== Text shown

# Thick Skin With Eggs In Mouth. What Do I Do?



## Sbreault (Dec 11, 2012)

I have had my cichlid tank for only 3-4 months and I have a Thick Skin carrying eggs in her mouth. What do I need to do to make sure these little fry survive?


----------



## majerah1 (Oct 29, 2010)

Not sure on cichlids but when my male mouthbrooders are a week or so along, I move him to somewhere for him to let the fry out. Then once he releases them I move him back to the tank and feed the fry live foods. 

I am sure a cichlid breeder would be able to tell you what they do though. Cool on the eggs, love babies


----------



## Sbreault (Dec 11, 2012)

I moved her to a 10gal last night which was kind of traumatic for her. She is now hiding very tight against some rocks in her own tank. She is pretty scared, I hope she snaps out of it. Here is a picture of her.


----------



## CCYVPChristina (Jan 24, 2013)

You want to keep her in the tank with the others, with her being a mouthbrooder once the eggs have hatched, then move her to another tank. Once she releases the fry from her mouth after you have moved her, you are safe to place her back in the tank with the others and your fry are good to go.


----------



## tbub1221 (Nov 1, 2012)

====
== Dataset records

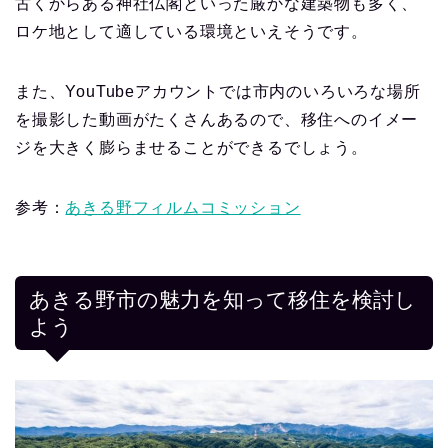
古くからある神社仏閣といった厳かな建築物も多く、
ロケ地として適している環境といえそうです。
また、YouTubeアカウントでは市内のいろいろな場所
を撮影した動画がたくさんあるので、移住へのイメー
ジを大きく膨らませることができるでしょう。
参考：
あきる野フィルムコミッション
あきる野市の魅力を知って移住を検討し
よう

====

▶ **Apply what you read**
a: In the forum thread about the Thick Skin carrying eggs, retype the passage from "I am sure a" up to and including "picture of her.".
b: List every distinct username that heads a post in the forum thread about the Thick Skin carrying eggs.
c: Carry on the forum thread about the Thick Skin carrying eggs from the point where it stops.

▶ **Answers for this exercise**
a:
I am sure a cichlid breeder would be able to tell you what they do though. Cool on the eggs, love babies


----------



## Sbreault (Dec 11, 2012)

I moved her to a 10gal last night which was kind of traumatic for her. She is now hiding very tight against some rocks in her own tank. She is pretty scared, I hope she snaps out of it. Here is a picture of her.

b:
Sbreault
majerah1
CCYVPChristina
tbub1221

c:
the fish may be a little scared in the tank alone if its hiding a lot. i was told this is sometimes because they dont see other fish and they may think there is a local predator and thats why no other fish. most store bought fish have always seen other fish , my tiger oscar was this way. Either way i would probably let the cichlid's brew hatch out in the big tank , dont worry about the others eating the fry if theis fish is as good as any iv ever seebn they will protect well and once there all in the mouth (which they babys are borne knowing what to do) then remove the fish. watch for it to release the babys and then nab him out. ( Warning , that is sometimes much easier said than doen ) good luck and i hope they all do great.


----------



## Sbreault (Dec 11, 2012)

tbub1221 said:


> the fish may be a little scared in the tank alone if its hiding a lot. i was told this is sometimes because they dont see other fish and they may think there is a local predator and thats why no other fish. most store bought fish have always seen other fish , my tiger oscar was this way. Either way i would probably let the cichlid's brew hatch out in the big tank , dont worry about the others eating the fry if theis fish is as good as any iv ever seebn they will protect well and once there all in the mouth (which they babys are borne knowing what to do) then remove the fish. watch for it to release the babys and then nab him out. ( Warning , that is sometimes much easier said than doen ) good luck and i hope they all do great.



So the process is complete. We had moved her to her own ten gallon which was tough given all the hiding places in the 55gal tank. She had the fry. 18 in total and we moved her back to the big tank and everybody is doing great.


----------



## CAM (Jan 27, 2013)

:good-news:


----------



## Jim Albright (Jan 22, 2013)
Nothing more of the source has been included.